第4話 少女たち
ブドウ踏みの少女たちが、こちらをちらちら見ながら何かを囁いている。
収穫されたブドウは彼女たちに踏まれてジュースになる。地球でも昔はワインは村の娘たちが素足で踏んでいたと聞いたことがあった。どこでもやることは変わらない。
彼女たちの服も中世ヨーロッパの村娘みたいなふわっと広がるスカート。
領地をめぐる時にちらっと見かけたのが可愛いと思ったので、凛も着替えさせてもらっている。
もっともお付きになってくれた女性クルムには、お姫様が着るものじゃないと反対されたが、リゲルが、凛の好きにと言ってくれたので、着ることができた。
それでもぶつぶつ言っていたクルムだけど、いざ着てみせると、しきりにかわいいを連発してくれた。
「ねえ、あんた見かけない顔ね、何処から来たの? 」
ひそひそ話をやめて、その中の一人が話しかけてきた。
「ミルン? それともタルシア?」
「違うよ、ジャポネだよ」
「どこ聞いたことないわ。 あなたのその黒い髪本物? 不思議な色ね。でも奇麗、触ってもいい?」
いつの間にか、凛の周囲には少女たちが集まってきていた。
白い肌、褐色の肌、黒い肌。髪の色も銀、金、青、赤に茶。
カラフルだけど凛のように黄色い肌に黒い髪はいなかった。
総じてみんな美人というか可愛い。
リゲルの領地『アンジェル』には、こんなに可愛い人が多いのにどうして自分が外から結婚相手に選ばれたのだろう。凛はそれが不思議で仕方がなかった。

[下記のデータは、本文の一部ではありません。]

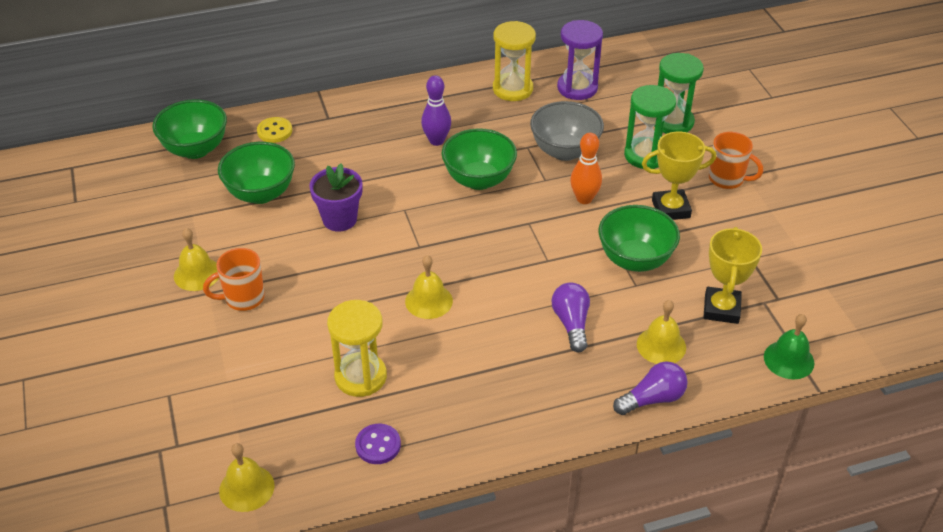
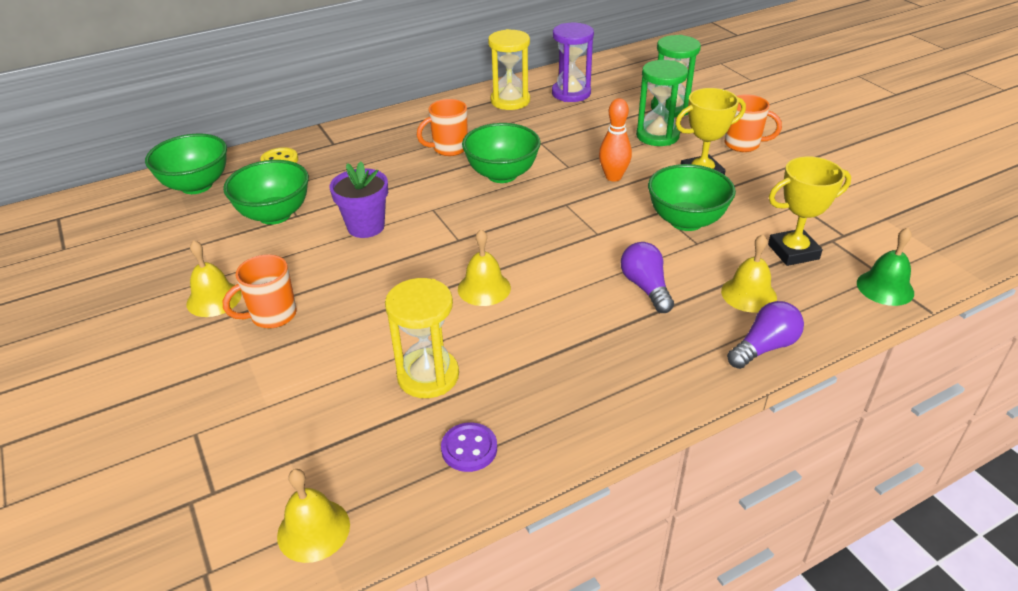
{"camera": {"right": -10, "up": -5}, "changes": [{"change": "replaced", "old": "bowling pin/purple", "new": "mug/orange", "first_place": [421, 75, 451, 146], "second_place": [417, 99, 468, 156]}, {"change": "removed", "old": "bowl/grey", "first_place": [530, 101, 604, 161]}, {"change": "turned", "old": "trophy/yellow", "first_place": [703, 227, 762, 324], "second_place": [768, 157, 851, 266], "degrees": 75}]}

きっとほかの国にもきれいなお姫様はいるはずなのに、そっちからの話はなかったのだろうか。
それを聞くと、そのうちにということでみんなちゃんとは話してくれない。
分かったことは、リゲルは領民から、慕われている。
リゲルの家はなぜか尊敬崇拝されている。
リゲルの領地はとても貧しい。
ということだった。
最後のは特に極端で、リゲルの住むところ、お館も石造りではあるが小さく、凛が思っていたお館とはかなり違ったものだった。
館で働くものは、凛の侍女を含め十人ほど。
リゲルを守る親衛隊もわずかながらの軍隊もあるらしい。
けれど、館にはちょっといかついクマのような将軍と凛より少しばかり年上の男女の将校が詰めているだけだった。
この星ではこの一万年ほど戦らしいものが起こっていないと聞いた。ただそれには理由があることを知るのはもう少し先だった。
「この葡萄で今度お酒を造るって噂を聞いたんだけど、凛は何か知ってる?」
最初に話しかけてきた少女、アル、と名乗った彼女が尋ねた。
自分がその話の張本人、そう言いかけて、凛は思いとどまった。今それを話すと、自分の身分がばれてしまう。それをいま言うのはちょっとためらわれた。
「そういえば、ご領主さまにやっとお方様が来られるって話もあるわ、お方様かもしれないね」
ミクと名乗った褐色の肌を持つ少女がいう。
なぜ凛はアンジェルの言葉がわかるのか、それもわからない。何か頭の中に映像と言葉が浮かび勝手に口から突いて出ている。だから本当の発音は違うのかもしれない。
単語にしても、お方様という言葉を選んだのは凛自身かもしれない。どうしてお妃さまじゃないんだろうとは思う。
「どんな方かなあ、ご領主さま嬉しいだろうなあ、お母様とお父様をなくされてお寂しかっただろうし」
「アル、その話は口にしちゃ」
ミクの言葉にアルは口を押えた、そしてそこにいた少女全員が指でアスタリスクをきった。どういう意味だろう、とりあえず考えずに凛も真似をした。
結婚式まであと三日、楽しみではあるが、まだ不安も多い。なんといっても謎が多すぎる。
でもそれは後だ、凛には出席者全員に配る、クッキーを焼く仕事がある。